I recently purchased my very first RV, a 2003 Fleetwood Pace Arrow 37a, so I am new to this and to servicing any minor issues.  I used it over the weekend only to find out that my read drivers side brake/turn signal light was not working.  So I thought I would just go online and find the part number and order it myself, in order to replace the bulb.  However, I can not find any websites that will allow me to look up the part number by vehicle type.  I did review the owners manual and it appears to indicate that I need a GE 7507 bulb, however, I can not locate that particular part number either.

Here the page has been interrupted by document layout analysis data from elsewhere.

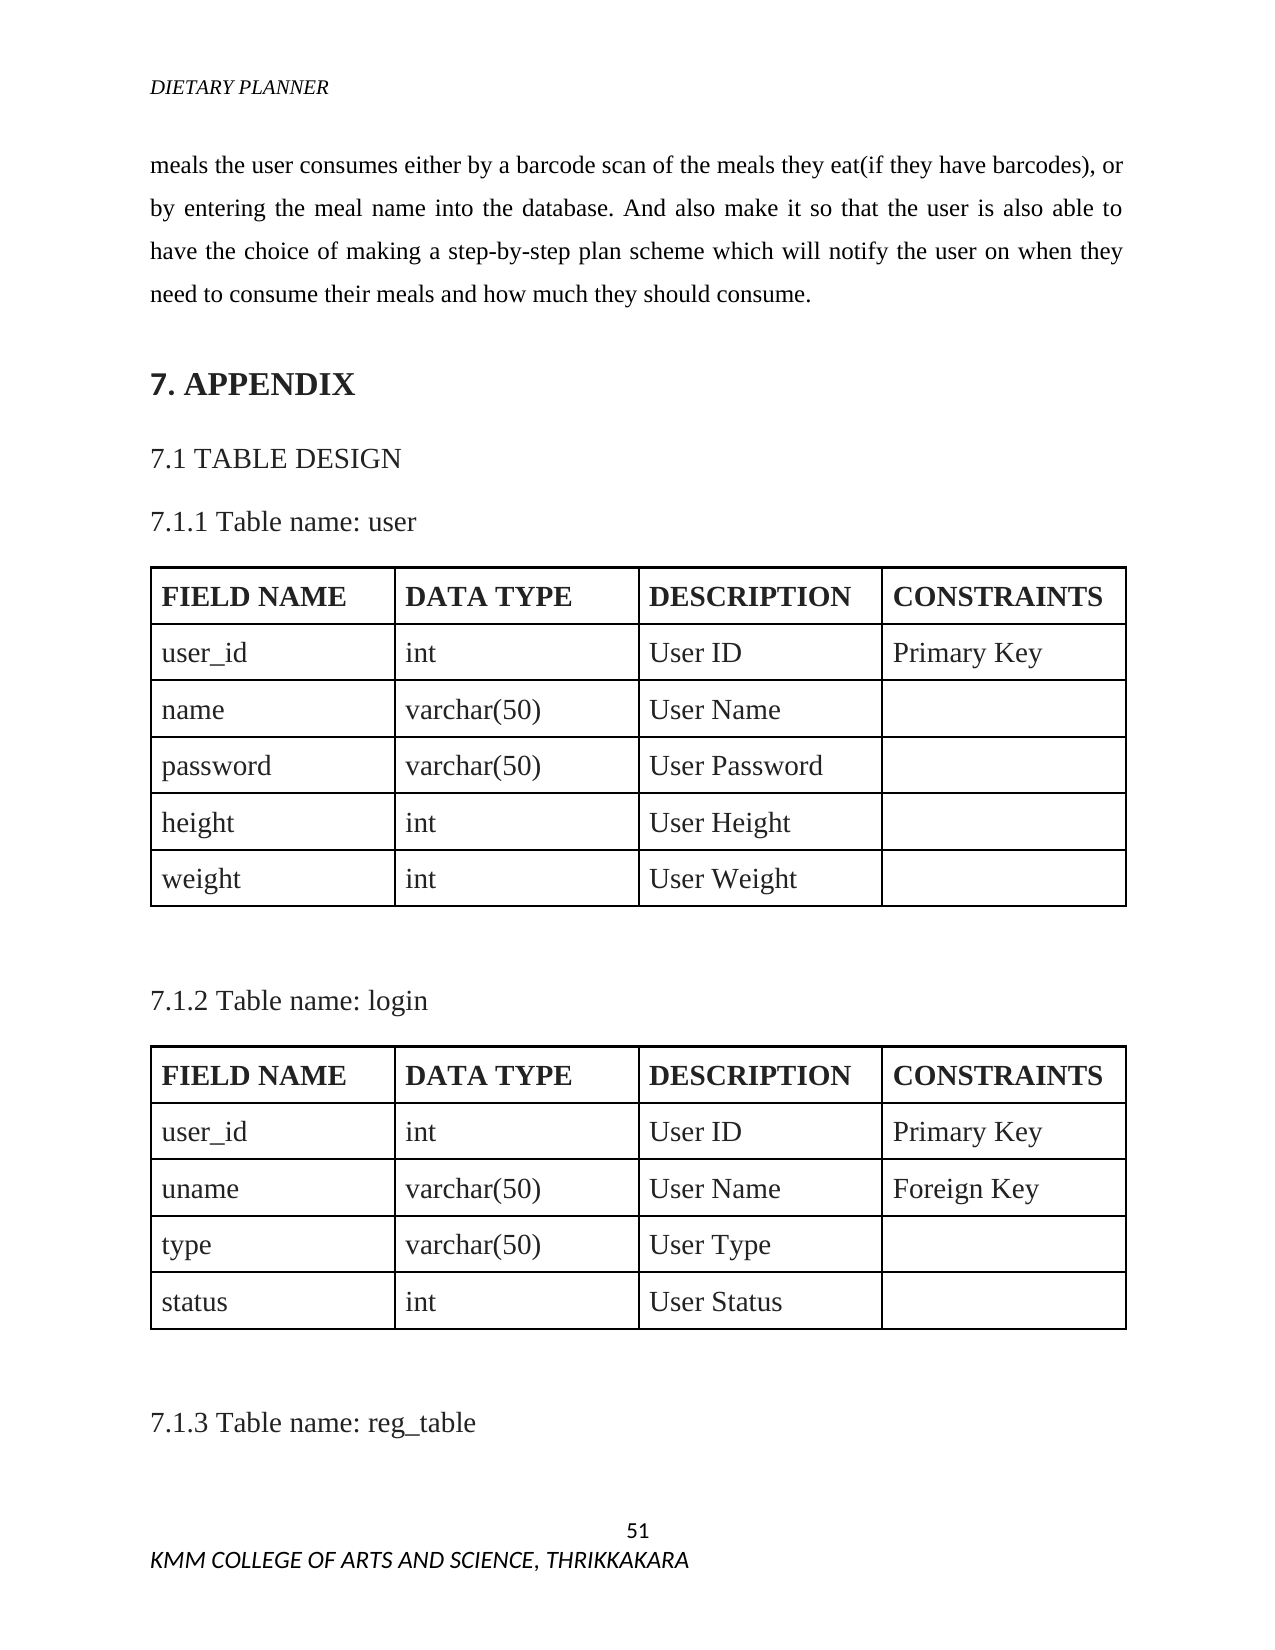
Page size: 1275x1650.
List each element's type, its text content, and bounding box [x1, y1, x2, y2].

text 7.1.3 Table name: reg_table [150, 1405, 1125, 1439]
table_cell int [396, 1273, 638, 1328]
table_cell user_id [152, 625, 394, 679]
table_header DESCRIPTION [640, 569, 881, 623]
table_cell [883, 738, 1125, 792]
table_header FIELD NAME [152, 1048, 394, 1102]
table_header FIELD NAME [152, 569, 394, 623]
table_cell int [396, 851, 638, 905]
table_cell User Password [640, 738, 881, 792]
table_header CONSTRAINTS [883, 569, 1125, 623]
table_cell [883, 1273, 1125, 1328]
table_cell weight [152, 851, 394, 905]
table_cell user_id [152, 1104, 394, 1158]
table_cell status [152, 1273, 394, 1328]
table_cell varchar(50) [396, 1160, 638, 1215]
table_cell Primary Key [883, 1104, 1125, 1158]
text 7.1.1 Table name: user [150, 504, 1125, 537]
table_cell [883, 1217, 1125, 1271]
table_cell height [152, 794, 394, 849]
table_cell type [152, 1217, 394, 1271]
table_cell int [396, 625, 638, 679]
table_cell User Height [640, 794, 881, 849]
table_cell User ID [640, 1104, 881, 1158]
table_cell varchar(50) [396, 1217, 638, 1271]
table_cell int [396, 794, 638, 849]
table_cell [883, 681, 1125, 736]
table_cell User Type [640, 1217, 881, 1271]
table_header DATA TYPE [396, 569, 638, 623]
table_cell varchar(50) [396, 738, 638, 792]
table_cell [883, 851, 1125, 905]
table_cell Foreign Key [883, 1160, 1125, 1215]
table_cell varchar(50) [396, 681, 638, 736]
table_header CONSTRAINTS [883, 1048, 1125, 1102]
table_header DESCRIPTION [640, 1048, 881, 1102]
table_cell [883, 794, 1125, 849]
table_cell uname [152, 1160, 394, 1215]
table_cell User ID [640, 625, 881, 679]
table_cell Primary Key [883, 625, 1125, 679]
table_header DATA TYPE [396, 1048, 638, 1102]
table_cell password [152, 738, 394, 792]
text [150, 150, 1125, 308]
table_cell name [152, 681, 394, 736]
text 7. APPENDIX [150, 363, 1125, 404]
table_cell User Weight [640, 851, 881, 905]
table_cell int [396, 1104, 638, 1158]
table_cell User Status [640, 1273, 881, 1328]
text 7.1 TABLE DESIGN [150, 441, 1125, 474]
table_cell User Name [640, 681, 881, 736]
table_cell User Name [640, 1160, 881, 1215]
text 7.1.2 Table name: login [150, 983, 1125, 1016]
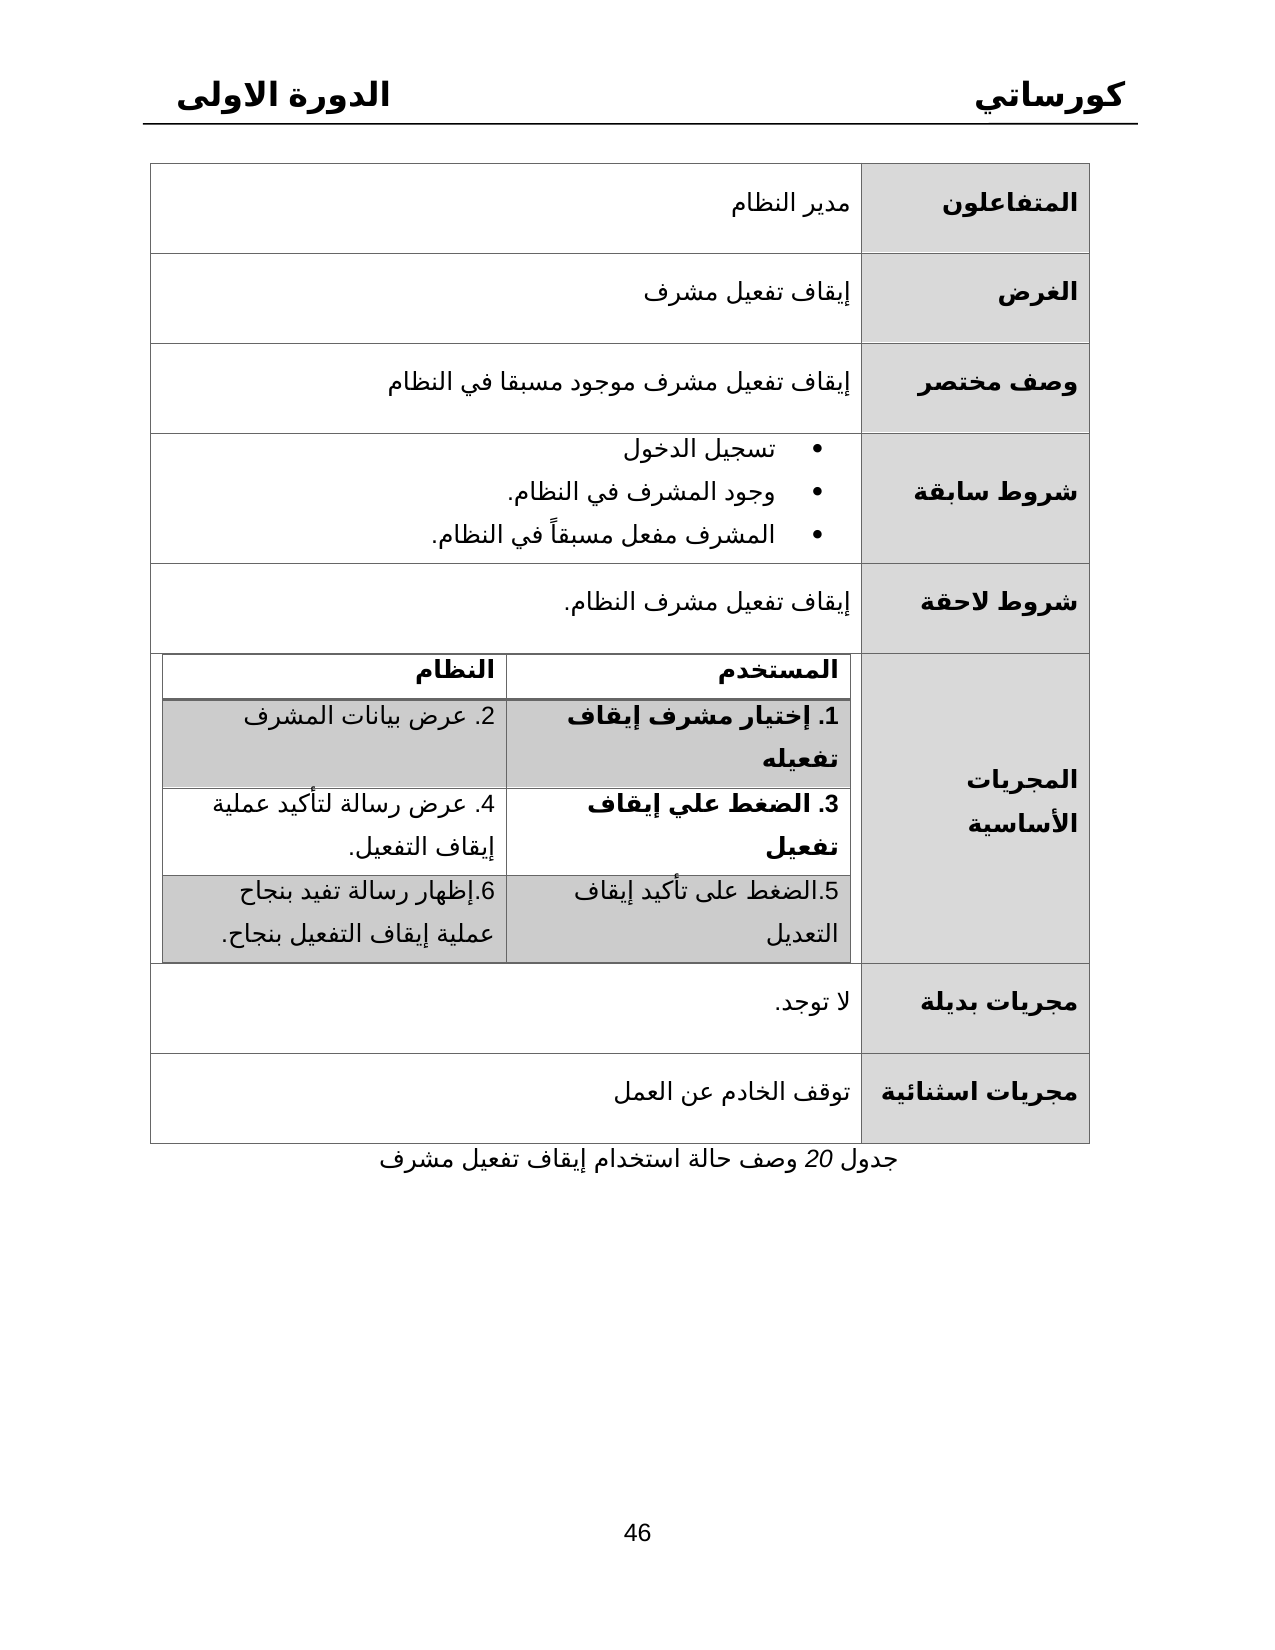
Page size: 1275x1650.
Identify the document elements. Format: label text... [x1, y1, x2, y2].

table_cell [851, 654, 861, 963]
table_cell لا توجد. [151, 964, 861, 1053]
table_cell الغرض [862, 254, 1089, 342]
table_cell [163, 789, 506, 875]
table_cell شروط سابقة [862, 434, 1089, 563]
table_cell شروط لاحقة [862, 564, 1089, 653]
table_cell [507, 789, 850, 875]
table_cell المتفاعلون [862, 164, 1089, 252]
table_cell [163, 655, 506, 698]
table_cell [507, 655, 850, 698]
table_cell وصف مختصر [862, 344, 1089, 432]
table_cell مدير النظام [151, 164, 861, 252]
table_cell المجريات الأساسية [862, 654, 1089, 963]
table_cell مجريات اسثنائية [862, 1054, 1089, 1143]
table_cell [151, 654, 162, 963]
table_cell إيقاف تفعيل مشرف النظام. [151, 564, 861, 653]
table_cell تسجيل الدخول وجود المشرف في النظام. المشرف مفعل مسبقاً في النظام. [151, 434, 861, 563]
table_cell إيقاف تفعيل مشرف موجود مسبقا في النظام [151, 344, 861, 432]
table_cell مجريات بديلة [862, 964, 1089, 1053]
table_cell إيقاف تفعيل مشرف [151, 254, 861, 342]
table_cell توقف الخادم عن العمل [151, 1054, 861, 1143]
text جدول 20 وصف حالة استخدام إيقاف تفعيل مشرف [150, 1144, 1125, 1173]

Does anyone know of a website where I can just put my RV information in and it will allow me to search for specific parts for my RV, such as this bulb?

Thank you in advance!


----------



## C Nash (Mar 9, 2015)

Just remove the bulb and take it to your local parts store.  Its automotive type bulb and they will have it.  May need to check voltage first.  Welcom to the forum


----------



## C Nash (Mar 9, 2015)

Just remove the bulb and take it to your local parts store. Its automotive type bulb and they will have it. May need to check voltage first. Welcom to the forum


----------



## h8tarheels (Sep 8, 2015)

Thanks C Nash, Although it's been a while, I did exactly what you said, and the bulb has been fixed for a while.

I do have another question now...

On my 2003 Pace Arrow 37a, over the Labor Day weekend, somehow the dashboard headlight/dimmer switch plate fell off and detached from the mechanism behind the dash. So even though I turned the headlight switch my headlights remained on. After some trial and error, I figured out that this had happened and when I wiggled the plate a little and cam completely off the dash, and the mechanism fell behind. I was able to go under the dash and pick the mechanism back up to hold it and reattach the plate, however, as soon as I let it go it all came back apart.

Now I think I need to replace the plate, as it appears there are places to reattach a plate to the mechanism.

Any suggestions on how I can repair this, or where I can get the part? Or what it's even called?

Thank you!


----------